Swan, along with Karla Fernandez, helps out at Corinthian Baptist Church, which is located at 6100 North 21st Street in the Germantown section of Philadelphia. The two work alongside Pastor Ronald K. Hill at the church, which has been in service since 1900.

Here’s a little history for one of the beacons in Germantown via their website:

“Ground was broken for the present building on October 5, 1958 and through sacrificial giving, the church was able to burn the mortgage in April of 1971. After serving for 27 years, Rev. Newsome retired in 1973. The Associate Minister, Rev.IMG_3609 Charles Adams, assisted the deacons in serving the congregation until June 1974, when Rev. C. L. Pryor was called from Duquesne , PA. Rev. and Mrs. Pryor officially joined Corinthian’s congregation in October 1974 and Rev. Pryor was installed as pastor in November 1974. Rev. Pryor served at Corinthian as Under Shepherd for 33 years until his retirement in October 2007 and Rev. Ronald King Hill became the Interim Pastor until and two years ago become the Pastor.”

Unfortunately, Pastor Hill was unavailable to talk to me over the last few weeks. Swan and Fernandez did inform me that they were in contact with him and their project will be developing over the next few weeks.

However, you can find out more information about Corinthian Baptist Church and their different services and ministries by going to their website.

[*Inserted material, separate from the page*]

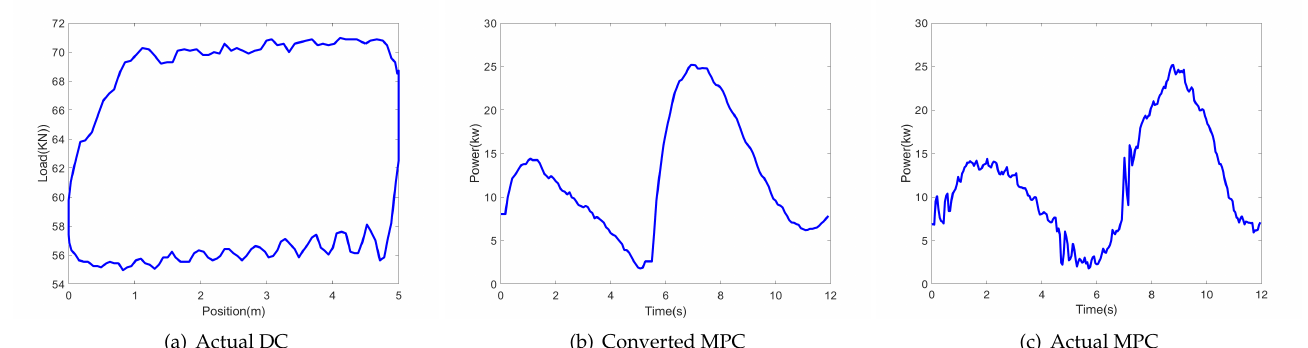
Figure 7. Traveling valve leakage working state.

Explorer Nutrition Project

Hunger is a huge issue in the United States. In fact, some of the biggest issues in Philadelphia is the amount of hunger in the majority of the city’s communities. Much of this is accompanied by the poverty rate in Pennsylvania as a whole, which is almost at a scary 12.5 million people according to the Greater Philadelphia Coalition Against Hunger.

The Exploring Nutrition Project was founded by La Salle University to help fight this issue. Their mission is “to create a model by which urban universities can, in partnership with local businesses, community organizations, and religious institutions, utilize collective resources and expertise to have a positive impact on their neighborhood’s health and nutritional well-being”.

The chairwoman of Integrative studies at La Salle University, Dr. Marjie Allen, wanted to make La Salle a forefront for combating hunger in the city of Philadelphia, showing how much they actually care.

La Salle Students helping to   impact the neighborhood’s health and nutritional well-being in a positive way.

La Salle Students helping to impact the neighborhood’s health and nutritional well-being in a positive way.

A huge conflict with combating hunger in Philadelphia is the unavailability and lack of fresh food at local, neighborhood grocery stores.

“Fresh produce is extremely expensive,” Allen said. “The average family income in our neighborhood is $24,000.”

La Salle did its part, however, giving the Olney community the Fresh Grocer, which is located at the Shoppes at La Salle and is an integral part of the La Salle community, for students and local neighbors.

With Fresh Grocer recently being acquired by ShopRite and other big-name companies, the local grocery store has finally got completely fresh food throughout its entire store. Students in La Salle LGU capstone (Leadership and Global Understanding) also try to help the neighborhood out with their work in the community.

Over the last few years, nearly 80 La Salle students, faculty, and staff members collected 3,600 pounds of fresh fruit and vegetables, which they distributed among 15 community partners, feeding more than 2,000 people. They raised more than $5,000 through contributions and various fundraisers, with generous help from Fresh Grocer and Beneficial Bank.

There is so much more that these men and women do on and off campus. In fact, they work in local churches and service centers to help men and women who are hungry and in need. These efforts are exactly what the ‘La Sallian Way’ is all about. The Exploring Nutrition Project at La Salle University is doing its best part to combat hunger in Philadelphia and stay afloat throughout the local community.